Diamonds are usually pictured as clear, colorless stones. But while white diamonds are by far the most prevalent, naturally colored diamonds can occur if the stone is exposed to certain elements or chemical processes while it is being formed.
If the diamond is exposed to nitrogen, it will take on a yellow or brown hue. Some slight measure of yellow or brown in a diamond that appears colorless is expected and the diamond will still fall under the Gemological Institute of America's definition of "normal color range."
The GIA uses a letter scale to measure a diamond's color saturation, and "yellow" diamonds graded D, E, or F are still called "colorless."

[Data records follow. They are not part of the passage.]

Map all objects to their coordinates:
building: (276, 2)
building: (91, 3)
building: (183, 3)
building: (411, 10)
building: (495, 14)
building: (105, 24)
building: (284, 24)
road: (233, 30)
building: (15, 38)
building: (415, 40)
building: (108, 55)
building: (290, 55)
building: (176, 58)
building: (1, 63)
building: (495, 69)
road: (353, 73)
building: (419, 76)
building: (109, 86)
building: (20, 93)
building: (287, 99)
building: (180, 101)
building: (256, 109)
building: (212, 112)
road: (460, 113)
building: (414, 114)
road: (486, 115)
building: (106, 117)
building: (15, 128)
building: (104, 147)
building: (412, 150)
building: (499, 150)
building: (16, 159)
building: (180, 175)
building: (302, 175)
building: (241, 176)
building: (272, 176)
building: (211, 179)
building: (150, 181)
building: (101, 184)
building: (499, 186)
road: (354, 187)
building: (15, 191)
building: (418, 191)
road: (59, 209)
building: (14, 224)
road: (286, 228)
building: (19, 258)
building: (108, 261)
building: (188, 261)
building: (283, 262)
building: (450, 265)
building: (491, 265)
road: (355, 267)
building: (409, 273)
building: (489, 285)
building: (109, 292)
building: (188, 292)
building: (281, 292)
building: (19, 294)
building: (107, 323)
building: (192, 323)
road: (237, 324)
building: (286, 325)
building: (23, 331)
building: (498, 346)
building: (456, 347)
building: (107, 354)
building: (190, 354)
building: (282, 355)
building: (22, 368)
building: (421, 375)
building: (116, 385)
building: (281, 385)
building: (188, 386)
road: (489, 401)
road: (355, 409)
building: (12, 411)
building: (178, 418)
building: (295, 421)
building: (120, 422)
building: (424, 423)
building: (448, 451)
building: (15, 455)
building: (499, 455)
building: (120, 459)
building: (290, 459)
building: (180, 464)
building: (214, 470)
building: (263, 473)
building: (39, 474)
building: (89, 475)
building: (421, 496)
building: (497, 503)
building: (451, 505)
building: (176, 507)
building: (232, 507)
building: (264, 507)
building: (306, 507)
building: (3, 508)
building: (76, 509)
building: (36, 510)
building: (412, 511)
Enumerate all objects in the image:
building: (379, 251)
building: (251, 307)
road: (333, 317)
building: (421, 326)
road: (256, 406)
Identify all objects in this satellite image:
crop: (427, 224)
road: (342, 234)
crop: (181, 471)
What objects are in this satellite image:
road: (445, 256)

A grade of G through J will define the diamond as "nearly colorless," while the K, L, and M grades indicate a "faint yellow" hue. GIA grades N through R are used for "very light yellow" diamonds, and the remaining eight color grades are used for "light yellow" to "strong yellow" diamonds whose color can easily be seen.
Diamonds of colors besides yellow and brown are known as "fancy colored diamonds" and their color is graded using a different scale. Blue and gray colored diamonds are the result of exposure to boron.
Green diamonds – some of the rarest in the world – receive their color from natural radiation, while plastic deformation (changes in shape resulting from a defect in the diamond's crystal structure) creates pink and red diamonds, as well as certain brown stones.
Diamond graders cannot obtain an exact color grading by examining a diamond from the top. To accurately gauge a diamond's color, diamond trade experts will usually place a stone upside-down in a white trough and look at the stone through its pavilion.
Once a diamond's basic color has been graded, the stone is also certified according to its color overtones and intensity, such as "Fancy Vivid Yellow" or "Fancy Deep Blue-Green."